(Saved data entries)

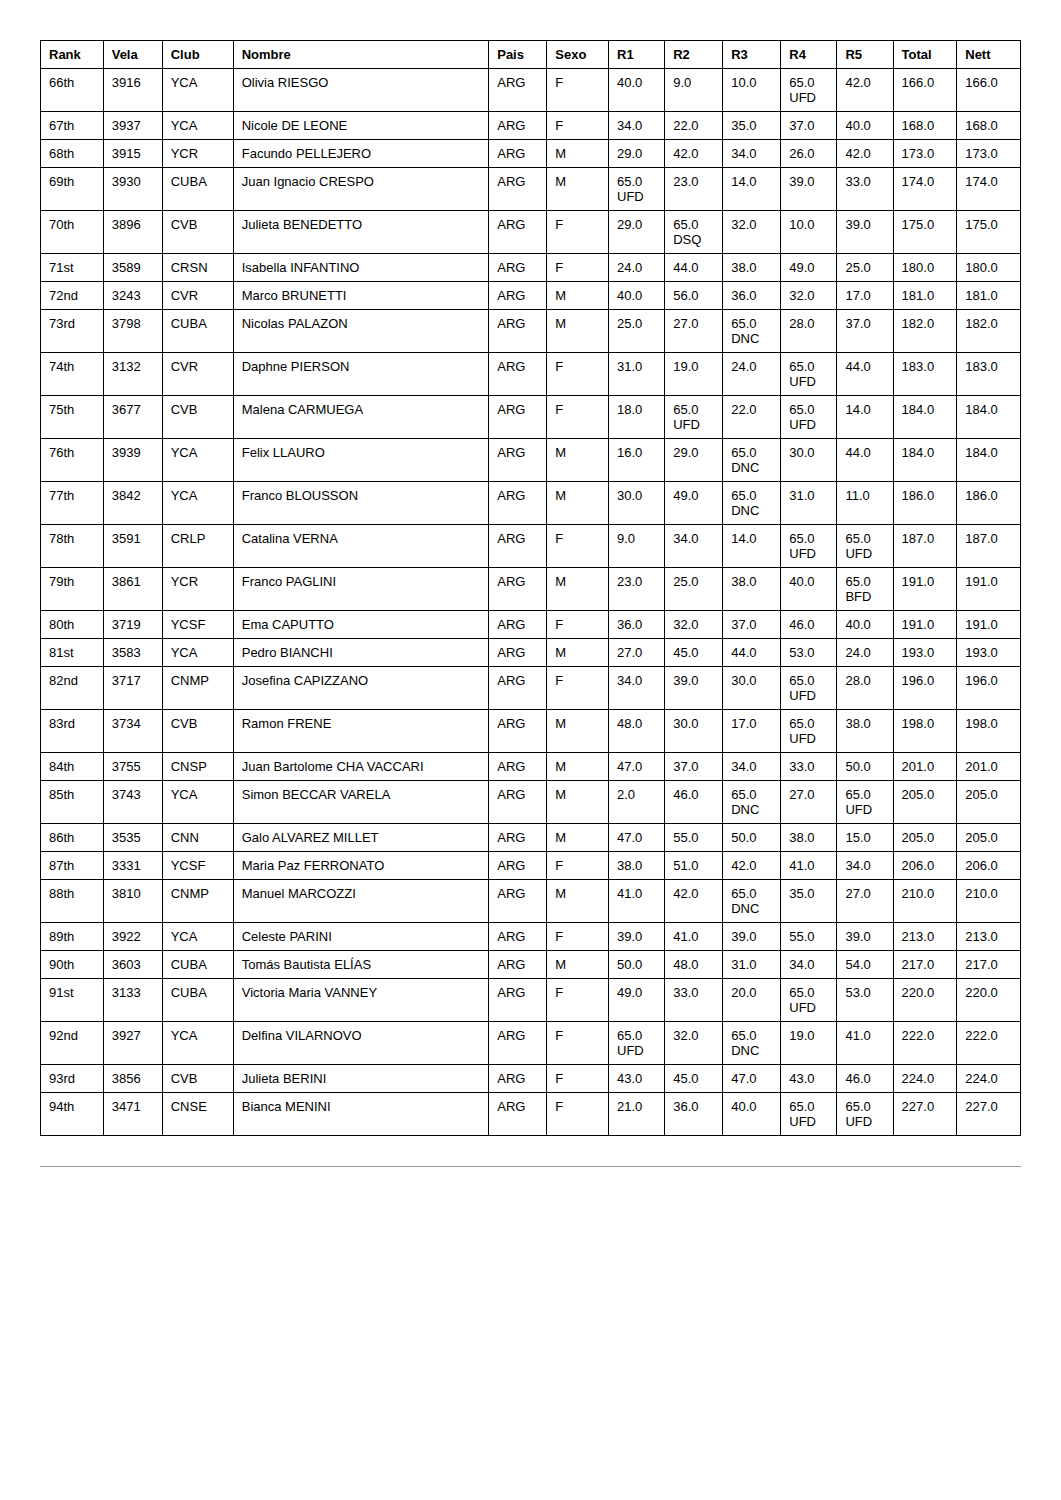| Rank | Vela | Club | Nombre | Pais | Sexo | R1 | R2 | R3 | R4 | R5 | Total | Nett |
| --- | --- | --- | --- | --- | --- | --- | --- | --- | --- | --- | --- | --- |
| 66th | 3916 | YCA | Olivia RIESGO | ARG | F | 40.0 | 9.0 | 10.0 | 65.0 UFD | 42.0 | 166.0 | 166.0 |
| 67th | 3937 | YCA | Nicole DE LEONE | ARG | F | 34.0 | 22.0 | 35.0 | 37.0 | 40.0 | 168.0 | 168.0 |
| 68th | 3915 | YCR | Facundo PELLEJERO | ARG | M | 29.0 | 42.0 | 34.0 | 26.0 | 42.0 | 173.0 | 173.0 |
| 69th | 3930 | CUBA | Juan Ignacio CRESPO | ARG | M | 65.0 UFD | 23.0 | 14.0 | 39.0 | 33.0 | 174.0 | 174.0 |
| 70th | 3896 | CVB | Julieta BENEDETTO | ARG | F | 29.0 | 65.0 DSQ | 32.0 | 10.0 | 39.0 | 175.0 | 175.0 |
| 71st | 3589 | CRSN | Isabella INFANTINO | ARG | F | 24.0 | 44.0 | 38.0 | 49.0 | 25.0 | 180.0 | 180.0 |
| 72nd | 3243 | CVR | Marco BRUNETTI | ARG | M | 40.0 | 56.0 | 36.0 | 32.0 | 17.0 | 181.0 | 181.0 |
| 73rd | 3798 | CUBA | Nicolas PALAZON | ARG | M | 25.0 | 27.0 | 65.0 DNC | 28.0 | 37.0 | 182.0 | 182.0 |
| 74th | 3132 | CVR | Daphne PIERSON | ARG | F | 31.0 | 19.0 | 24.0 | 65.0 UFD | 44.0 | 183.0 | 183.0 |
| 75th | 3677 | CVB | Malena CARMUEGA | ARG | F | 18.0 | 65.0 UFD | 22.0 | 65.0 UFD | 14.0 | 184.0 | 184.0 |
| 76th | 3939 | YCA | Felix LLAURO | ARG | M | 16.0 | 29.0 | 65.0 DNC | 30.0 | 44.0 | 184.0 | 184.0 |
| 77th | 3842 | YCA | Franco BLOUSSON | ARG | M | 30.0 | 49.0 | 65.0 DNC | 31.0 | 11.0 | 186.0 | 186.0 |
| 78th | 3591 | CRLP | Catalina VERNA | ARG | F | 9.0 | 34.0 | 14.0 | 65.0 UFD | 65.0 UFD | 187.0 | 187.0 |
| 79th | 3861 | YCR | Franco PAGLINI | ARG | M | 23.0 | 25.0 | 38.0 | 40.0 | 65.0 BFD | 191.0 | 191.0 |
| 80th | 3719 | YCSF | Ema CAPUTTO | ARG | F | 36.0 | 32.0 | 37.0 | 46.0 | 40.0 | 191.0 | 191.0 |
| 81st | 3583 | YCA | Pedro BIANCHI | ARG | M | 27.0 | 45.0 | 44.0 | 53.0 | 24.0 | 193.0 | 193.0 |
| 82nd | 3717 | CNMP | Josefina CAPIZZANO | ARG | F | 34.0 | 39.0 | 30.0 | 65.0 UFD | 28.0 | 196.0 | 196.0 |
| 83rd | 3734 | CVB | Ramon FRENE | ARG | M | 48.0 | 30.0 | 17.0 | 65.0 UFD | 38.0 | 198.0 | 198.0 |
| 84th | 3755 | CNSP | Juan Bartolome CHA VACCARI | ARG | M | 47.0 | 37.0 | 34.0 | 33.0 | 50.0 | 201.0 | 201.0 |
| 85th | 3743 | YCA | Simon BECCAR VARELA | ARG | M | 2.0 | 46.0 | 65.0 DNC | 27.0 | 65.0 UFD | 205.0 | 205.0 |
| 86th | 3535 | CNN | Galo ALVAREZ MILLET | ARG | M | 47.0 | 55.0 | 50.0 | 38.0 | 15.0 | 205.0 | 205.0 |
| 87th | 3331 | YCSF | Maria Paz FERRONATO | ARG | F | 38.0 | 51.0 | 42.0 | 41.0 | 34.0 | 206.0 | 206.0 |
| 88th | 3810 | CNMP | Manuel MARCOZZI | ARG | M | 41.0 | 42.0 | 65.0 DNC | 35.0 | 27.0 | 210.0 | 210.0 |
| 89th | 3922 | YCA | Celeste PARINI | ARG | F | 39.0 | 41.0 | 39.0 | 55.0 | 39.0 | 213.0 | 213.0 |
| 90th | 3603 | CUBA | Tomás Bautista ELÍAS | ARG | M | 50.0 | 48.0 | 31.0 | 34.0 | 54.0 | 217.0 | 217.0 |
| 91st | 3133 | CUBA | Victoria Maria VANNEY | ARG | F | 49.0 | 33.0 | 20.0 | 65.0 UFD | 53.0 | 220.0 | 220.0 |
| 92nd | 3927 | YCA | Delfina VILARNOVO | ARG | F | 65.0 UFD | 32.0 | 65.0 DNC | 19.0 | 41.0 | 222.0 | 222.0 |
| 93rd | 3856 | CVB | Julieta BERINI | ARG | F | 43.0 | 45.0 | 47.0 | 43.0 | 46.0 | 224.0 | 224.0 |
| 94th | 3471 | CNSE | Bianca MENINI | ARG | F | 21.0 | 36.0 | 40.0 | 65.0 UFD | 65.0 UFD | 227.0 | 227.0 |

--- Exercise directions ---
Repeat the data exactly as given. Keep every picture out of the copy.

--- Written response ---
| Rank | Vela | Club | Nombre | Pais | Sexo | R1 | R2 | R3 | R4 | R5 | Total | Nett |
| --- | --- | --- | --- | --- | --- | --- | --- | --- | --- | --- | --- | --- |
| 66th | 3916 | YCA | Olivia RIESGO | ARG | F | 40.0 | 9.0 | 10.0 | 65.0 UFD | 42.0 | 166.0 | 166.0 |
| 67th | 3937 | YCA | Nicole DE LEONE | ARG | F | 34.0 | 22.0 | 35.0 | 37.0 | 40.0 | 168.0 | 168.0 |
| 68th | 3915 | YCR | Facundo PELLEJERO | ARG | M | 29.0 | 42.0 | 34.0 | 26.0 | 42.0 | 173.0 | 173.0 |
| 69th | 3930 | CUBA | Juan Ignacio CRESPO | ARG | M | 65.0 UFD | 23.0 | 14.0 | 39.0 | 33.0 | 174.0 | 174.0 |
| 70th | 3896 | CVB | Julieta BENEDETTO | ARG | F | 29.0 | 65.0 DSQ | 32.0 | 10.0 | 39.0 | 175.0 | 175.0 |
| 71st | 3589 | CRSN | Isabella INFANTINO | ARG | F | 24.0 | 44.0 | 38.0 | 49.0 | 25.0 | 180.0 | 180.0 |
| 72nd | 3243 | CVR | Marco BRUNETTI | ARG | M | 40.0 | 56.0 | 36.0 | 32.0 | 17.0 | 181.0 | 181.0 |
| 73rd | 3798 | CUBA | Nicolas PALAZON | ARG | M | 25.0 | 27.0 | 65.0 DNC | 28.0 | 37.0 | 182.0 | 182.0 |
| 74th | 3132 | CVR | Daphne PIERSON | ARG | F | 31.0 | 19.0 | 24.0 | 65.0 UFD | 44.0 | 183.0 | 183.0 |
| 75th | 3677 | CVB | Malena CARMUEGA | ARG | F | 18.0 | 65.0 UFD | 22.0 | 65.0 UFD | 14.0 | 184.0 | 184.0 |
| 76th | 3939 | YCA | Felix LLAURO | ARG | M | 16.0 | 29.0 | 65.0 DNC | 30.0 | 44.0 | 184.0 | 184.0 |
| 77th | 3842 | YCA | Franco BLOUSSON | ARG | M | 30.0 | 49.0 | 65.0 DNC | 31.0 | 11.0 | 186.0 | 186.0 |
| 78th | 3591 | CRLP | Catalina VERNA | ARG | F | 9.0 | 34.0 | 14.0 | 65.0 UFD | 65.0 UFD | 187.0 | 187.0 |
| 79th | 3861 | YCR | Franco PAGLINI | ARG | M | 23.0 | 25.0 | 38.0 | 40.0 | 65.0 BFD | 191.0 | 191.0 |
| 80th | 3719 | YCSF | Ema CAPUTTO | ARG | F | 36.0 | 32.0 | 37.0 | 46.0 | 40.0 | 191.0 | 191.0 |
| 81st | 3583 | YCA | Pedro BIANCHI | ARG | M | 27.0 | 45.0 | 44.0 | 53.0 | 24.0 | 193.0 | 193.0 |
| 82nd | 3717 | CNMP | Josefina CAPIZZANO | ARG | F | 34.0 | 39.0 | 30.0 | 65.0 UFD | 28.0 | 196.0 | 196.0 |
| 83rd | 3734 | CVB | Ramon FRENE | ARG | M | 48.0 | 30.0 | 17.0 | 65.0 UFD | 38.0 | 198.0 | 198.0 |
| 84th | 3755 | CNSP | Juan Bartolome CHA VACCARI | ARG | M | 47.0 | 37.0 | 34.0 | 33.0 | 50.0 | 201.0 | 201.0 |
| 85th | 3743 | YCA | Simon BECCAR VARELA | ARG | M | 2.0 | 46.0 | 65.0 DNC | 27.0 | 65.0 UFD | 205.0 | 205.0 |
| 86th | 3535 | CNN | Galo ALVAREZ MILLET | ARG | M | 47.0 | 55.0 | 50.0 | 38.0 | 15.0 | 205.0 | 205.0 |
| 87th | 3331 | YCSF | Maria Paz FERRONATO | ARG | F | 38.0 | 51.0 | 42.0 | 41.0 | 34.0 | 206.0 | 206.0 |
| 88th | 3810 | CNMP | Manuel MARCOZZI | ARG | M | 41.0 | 42.0 | 65.0 DNC | 35.0 | 27.0 | 210.0 | 210.0 |
| 89th | 3922 | YCA | Celeste PARINI | ARG | F | 39.0 | 41.0 | 39.0 | 55.0 | 39.0 | 213.0 | 213.0 |
| 90th | 3603 | CUBA | Tomás Bautista ELÍAS | ARG | M | 50.0 | 48.0 | 31.0 | 34.0 | 54.0 | 217.0 | 217.0 |
| 91st | 3133 | CUBA | Victoria Maria VANNEY | ARG | F | 49.0 | 33.0 | 20.0 | 65.0 UFD | 53.0 | 220.0 | 220.0 |
| 92nd | 3927 | YCA | Delfina VILARNOVO | ARG | F | 65.0 UFD | 32.0 | 65.0 DNC | 19.0 | 41.0 | 222.0 | 222.0 |
| 93rd | 3856 | CVB | Julieta BERINI | ARG | F | 43.0 | 45.0 | 47.0 | 43.0 | 46.0 | 224.0 | 224.0 |
| 94th | 3471 | CNSE | Bianca MENINI | ARG | F | 21.0 | 36.0 | 40.0 | 65.0 UFD | 65.0 UFD | 227.0 | 227.0 |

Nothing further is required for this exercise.